Wprawdzie w wielu krajach unijnych zasady te nie są ściśle przestrzegane, co powoduje konflikty z władzami UE. Do ­wielu obszarów potencjalnie konfliktowych między UE a Polską doszła propozycja operatora sieci krajowej, czyli PSE, złamania zasady unbundlingu. W swym ostatnim planie rozwoju do 2030 z marca bieżącego roku skierowanym do konsultacji, operator krajowy zaproponował budowę źródła wytwórczego (jednego albo kilku) opalanego gazem lub paliwem płynnym, bazującego na turbinie gazowej lub zespole silników tłokowych o łącznej mocy ok. 500 MW, a także budowę bateryjnego magazynu energii elektrycznej lub kilku takich magazynów o analogicznej mocy, ale o pojemności pozwalającej, na co najmniej 8 godzin pracy z mocą osiągalną.
Wprawdzie nie udało się autorowi niniejszych uwag dotrzeć do informacji dotyczących zatwierdzenia tego planu przez URE, to jednak publiczne wystąpienie PSE w sprawie złamania zasad UE jest nieco niepokojącym sygnałem swoistego zamieszania panującego w polskiej elektroenergetyce.

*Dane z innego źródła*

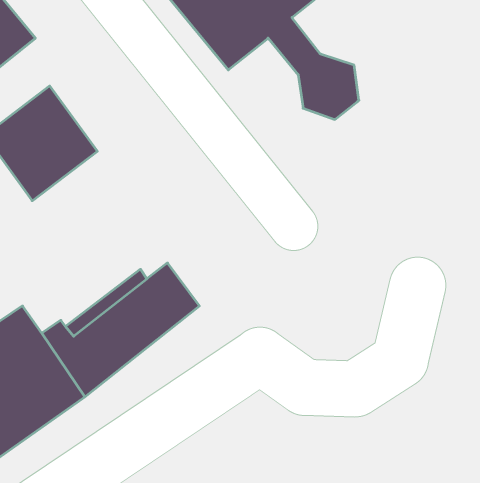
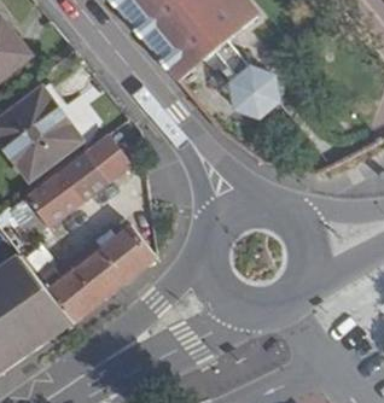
building: none -> [8,135,128,238]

Po ­informacjach, że prywatne firmy Pana Solorza zawierają kontrakty na budowę małych elektrowni jądrowych, a państwo ciągle nie zdecydowało od kogo będzie sprowadzać duże elektrownie jądrowe, po zawirowaniach wokół zasięgu OZE, ograniczaniu ruchu prosumenckiego można odnieść wrażenie, że konieczne staje się poważne przeanalizowanie przez niezależne grupy eksperckie kierunków dalszego rozwoju energetyki zarówno ilościowego jak i jakościowego. Obietnice miliona samochodów elektrycznych czy wodorowych w bliżej nie określonej przyszłości, chyba już nie wystarczą.
Do tego dochodzi poważny problem stanu elektrycznych sieci dystrybucyjnych średnich i niskich napięć. Zaostrza go dynamicznie próbujący się rozwijać ruch prosumenckich źródeł fotowoltaicznych i prywatnych magazynów energii elektrycznej. 
Problemy niezawodnego, ale i ekonomicznego dostarczenia gospodarce i ludności energii elektrycznej stają się coraz poważniejsze i nie jest pewne, czy ich rozwiązanie uda się przesunąć na czas po wojnie rosyjsko-ukraińskiej.